AMACIM YOL GÖSTERMEK
- Kendi hikâyenizde dönüm noktası diye nitelendirdiğiniz anlardan örnek dinlemek isteriz?
Şunu söylememde fayda var; tahmin ediyorum 12 sene önce bir üniversite konuşmasına gittiğimde, geleceği şekillendirmekle ilgili bir konuşma yapmıştım. O günlerde anlattıklarımın çok uzun vadeye yönelik senaryolar olmamasına rağmen, kısa vadede etkisi olacak bu konulardan çok haberdar olunmadığını görmem, daha çok konuşma yapmak, gerek üniversitelerdeki gerekse iş dünyasındaki gençler ile daha çok birlikte çalışmak için beni iten nedenlerden biri oldu. Tecrübelerim, içinde bulunduğum ortamlar ya da gördüğüm şeyler vardı. O zaman bunları anlatmak lazım dedim. Anlatmak öğretmek anlamında değil, sadece soru işaretlerini ortaya koymak ve bunların cevaplarının peşinden gitmek isteyen insanlar için de yolu tarif etmek. Herkesin kendi öğrenme yöntemi var. Ve kimse, diğeri bu yola çıkmadan, bir diğerine bir şey öğretemez. Genellikle birçok şeyin, bilindiğini varsayabiliyoruz. Oysa hepimizin, küçük veya büyük kendi hikâyelerimizden aktarabileceği çok şey var.
GELECEK HEYECANLANDIRIYOR
- Sizin için hayatın anlamı, özü nedir desem?
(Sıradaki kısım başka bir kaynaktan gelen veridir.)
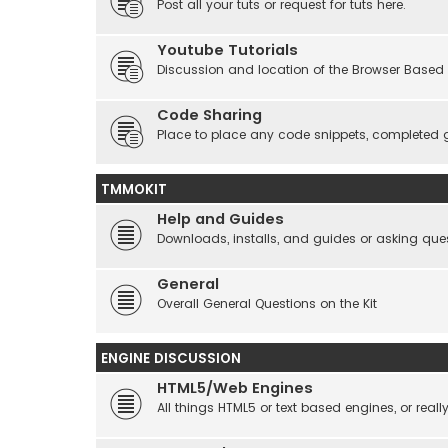
Post all your tuts or request for tuts here.
Youtube Tutorials
Discussion and location of the Browser Based 
Code Sharing
Place to place any code snippets, completed 
TMMOKIT
Help and Guides
Downloads, installs, and guides or asking que
General
Overall General Questions on the Kit
ENGINE DISCUSSION
HTML5/Web Engines
All things HTML5 or text based engines, or rea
İmparatorluklardan bilim adamlarına, insanlık birbirinden bir mirası alıp üzerine ekleyip, bir başkasına devrederek gidiyor. Bu hepimiz için geçerli. Geçmişten bilgi, tecrübe gibi bir şeyleri devraldık şimdi de üretmeye ve üzerine bir şeyler koymaya ihtiyaç var. Dolayısıyla benim kişisel amacım; sadece sorularımla başkalarının içinde var olan potansiyellerini fark etmelerini sağlayacak, bu sayede imkânsız görünen şeyleri becermelerini sağlayabilecek ateşin yanmasına vesile olan kıvılcım olabilmek. Kendi imkânsızlarını gerçekleştirmelerine ve kendi hikâyelerini yazmalarına katkı sağlamaya çalışıyorum.
- Olmak istediğiniz ya da bulunmak istediğiniz bir dönem var mı hiç?
Kişisel ilgilerime bağlı olarak, olmak istediğim çok dönem var. Ama gelecek beni şu anda çok heyecanlandırıyor. “Bu nasıl olacak acaba?” diye merak ettiğim şeyler var. Evet, onun gerçekleştiğinde orada olmak güzel bir duygu. O yüzden geçmişten geleceğe olmak istediğim çok zaman var diyebilirim.